Gravediggaz "Six Feet Deep" (August 9, 1994)


Looking at it with rear-vision goggle it seems like the first Gravediggaz record would have been jocked unanimously when it hit in 1994. Just check it out on paper: produced by legendary super-producer and imagineer Prince Paul, joined by RZA, the late, great Poetic, and Stetsasonic heavyweight MC Frukwan. But it wasn't that way at all. In fact, when Paul first got this quartet together it was the exact opposite experience. "We were a bunch of misfits," Paul recalls... "It was a time when I felt like I had to prove myself, and I felt like I had to help the other guys prove themselves. People thought I had fallen off." The first spark for the Gravediggaz began in early 1992, after Paul's Dew Doo Man Records label fell through and after the luster for De La Soul's daisy age had, sadly, lost some shine in the public's eye. Paul started making "all these dark, sad, slow tracks. I knew I couldn't MC, so I needed to find some guys." (Too) Poetic was called first, since Paul had already been talking to him, hoping to sign him to Dew Doo Man. Poetic had been dropped from Tommy Boy previously, after recording an album that never saw the light of day. Next was RZA, another Tommy Boy reject. Finally, Paul called upon Frukwan (aka Fruitkwan), an old associate from the way-back days in Paul's first crew of note: Stetsasonic. The Gravediggaz name was agreed upon and the concept fit quite easily over Paul's macabre sounds. A death-defying demo was done by late 1992, but "I shopped that demo for a year and nobody would bite," Paul says. "It was literally a week before the time I was going to give up and John Baker at Gee Street came through." Cont'd...

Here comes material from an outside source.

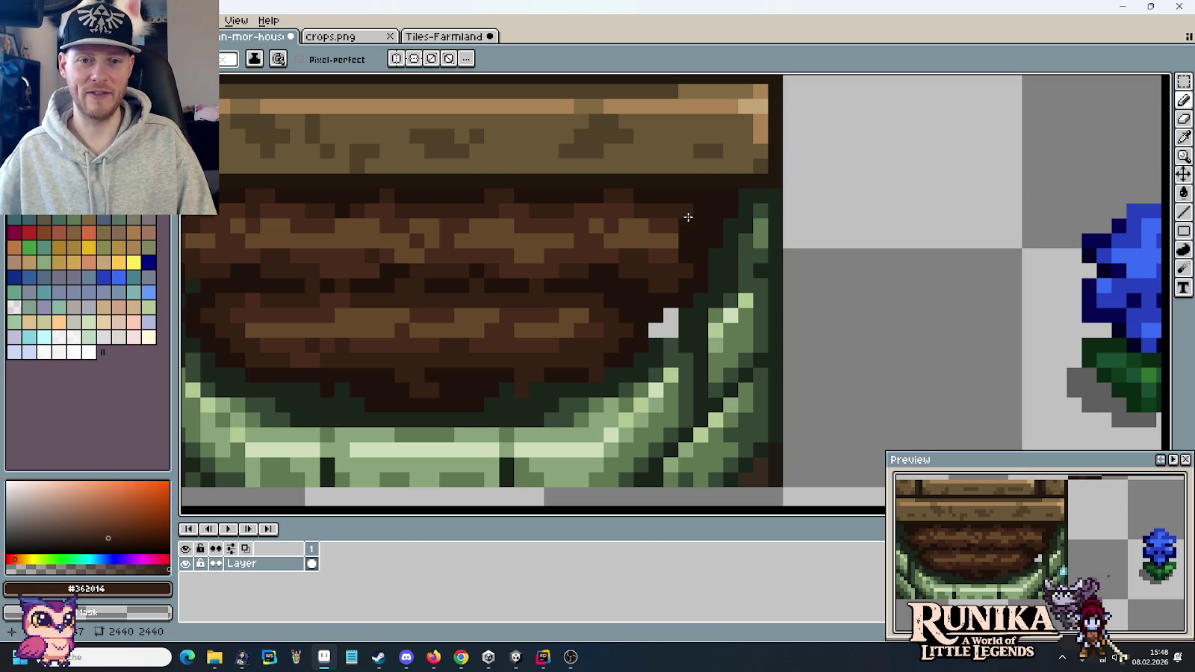
# - Sample the medium, deep and darkest browns from the planks in turn
pyautogui.keyDown('alt'); pyautogui.click(679, 227); pyautogui.keyUp('alt')
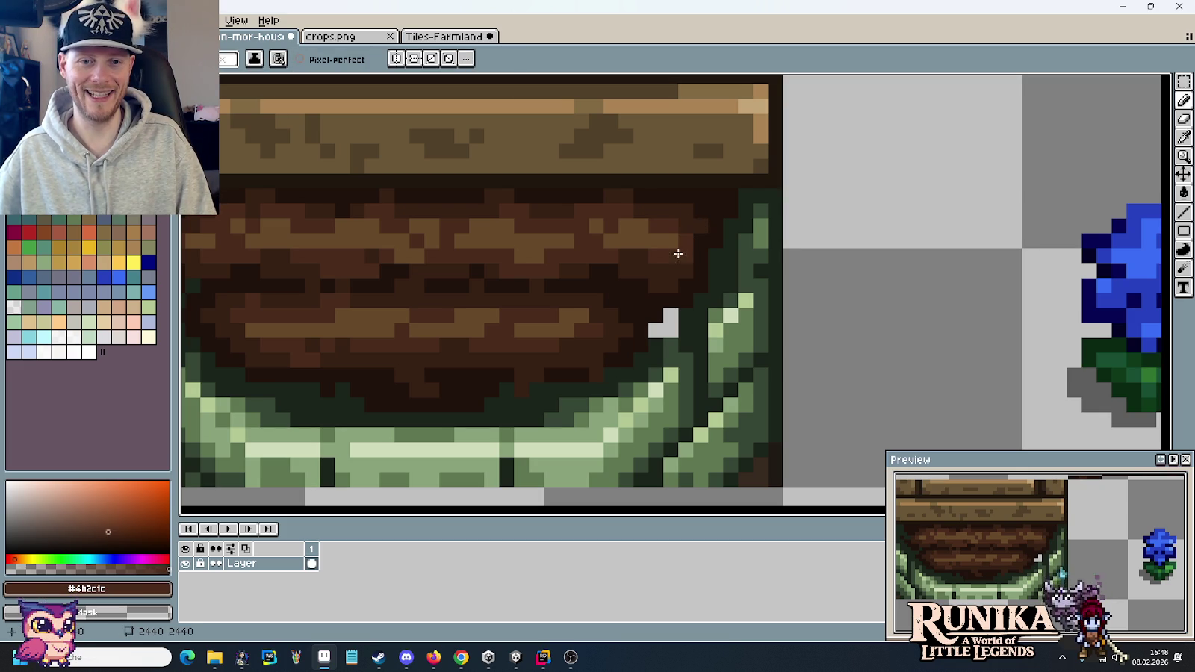
pyautogui.scroll(-3, 749, 304)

Although the group was two years old by the time their brilliant, cadever-infested debut 6 Feet Deep came out in summer of 1994, a bit of serendipity helped these misfits to get more ears to their sound. In the convening years, a little group called the Wu-Tang Clan had blown up. RZA was the production mastermind behind Wu-Tang, but Gravediggaz was all Paul, and a point can most certainly be made that RZA's apprenticeship under Paul served him well in making Enter The 36 Chambers. But "when it came to Gravediggaz," Paul says, "RZA was more about lyrics" ... Paul continues, "People didn't know whether they should take it serious or whether we was buggin', or if it was a gimmick. Donahue or somebody back then wanted us on their show because somebody's son tried to commit suicide and they wanted to blame it on our record [1-800-SUICIDE]. He adds... "To me it was about the music and the rhyming." Over the past decade, the album has certainly gotten its due: "A lot of people still talk to me about that record today. And I'm like, "Wow, where were y'all 10 years ago when I was in tears, trying to figure out why people hated me?'" - Scratch, 2004.